Türkiye ve Rusya arasındaki en stratejik işbirliklerinden biri olan Akkuyu Nükleer Güç Santrali’ndeki dört adet reaktörün inşası sürüyor. Bu kapsamda Türkiye Enerji ve Tabii Kaynaklar Bakanı Fatih Dönmez, Akkuyu’daki bir reaktöre ilk nükleer yakıtın 27 Nisan'da verileceğini duyurdu.
Türkiye Enerji Stratejileri ve Politikaları Araştırma Merkezi (TESPAM) Başkanı Oğuzhan Akyener, “Bu adımla artık sisteme yakıt çubukları entegre edilmiş olacak. Bu aynı zamanda birkaç gerekli prosedürün de tamamlanmasından sonra nükleer reaktörün işleme alınabileceği anlamına geliyor” diyerek bu gelişmenin ne anlama geldiğini yorumladı.
“Akkuyu kesinlikle doğru bir proje” değerlendirmesinde bulunan Akyener, “Dünya artık yaşanan enerji krizi ile bir şeylerin farkına vardı. Yaşanan enerji krizinin en büyük sebebi Avrupa Birliği ve bazı Batılı devletlerin enerji dönüşümü perspektifi adı altında biraz acele etmeleriydi. Nükleer ve doğalgazı temiz enerji sınıfına dahil etmemişlerdi. Ancak nükleersiz bir dönüşüm ve yeşil entegrasyon sürecinin olmayacağının kendileri de farkına vardı. Şu anda onlar da nükleere dönmeye çalışıyorlar.

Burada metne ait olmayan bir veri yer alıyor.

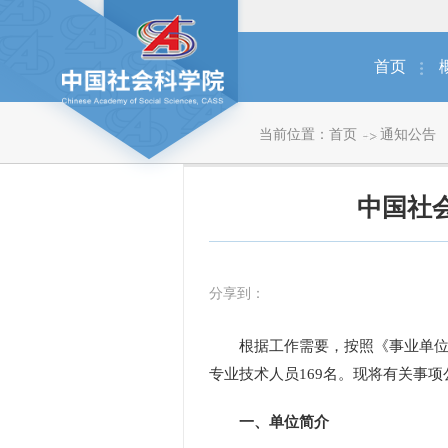
首页
当前位置：
首页
通知公告
中国社
分享到：
根据工作需要，按照《事业单位人
专业技术人员169名。现将有关事项
一、单位简介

Sıfır emisyona ulaşma sürecini nükleersiz başaramazsınız. Nükleer tesislerin çok farklı avantajları var. Nükleer tesislerin verimlilik oranı yüzde 90’ın üzerindedir, baz yükünü ciddi anlamda karşılar, güvenlidir, temizdir. Birçok önemli avantajı var” ifadelerini kullandı.
‘Erdoğan ve Putin’in ikili ilişkileri sayesinde bu proje hayata geçiyor’
TESPAM Başkanı Akyener, “Bizim yaptığımız projeksiyonlara göre 2050 yılına kadar 3 tane nükleer santral yapmamız gerekiyor” dedi ve şunları da ekledi:
“Türkiye’nin nükleer serüvenine baktığımızda; 1970’li 80’li yıllardan beri nükleer tesis kurmak istiyor ama bir türlü süreci yakalayamıyor. Cumhurbaşkanı Erdoğan ve Putin’in ikili ilişkileri sayesinde bu proje hayata geçiyor, son aşamadayız. Bu Türkiye için önemli bir serüven önemli bir başlangıç. Türkiye’nin enerji güvenliği açısından da önemli bir adım. Bir ünitesi 1.200 watt’lık güç üretiyor. Dört ünite de aktif olduğunda Türkiye’nin elektrik tüketiminin neredeyse yüzde 10’unu karşılayacak. Tek bir reaktör bile örneğin depremden etkilenen Gaziantep’in yıl bazında tüketimini karşılayacak kadar elektrik üretebiliyor.”
Akyener, “Dünyadaki temiz enerji üretimi nükleere doğru kayıyor. Daha sonra modüler ve mikro-nükleer teknolojiler de çok önemli hale gelecek. Bizim öngörülerimize göre mikro-nükleer santraller GES’leri (Güneş enerjisi santrali) piyasadan silip süpürecek. Özet olarak gelecek nükleerde ve Türkiye’nin bu adımı gerçekten çok önemli” diye de ekledi.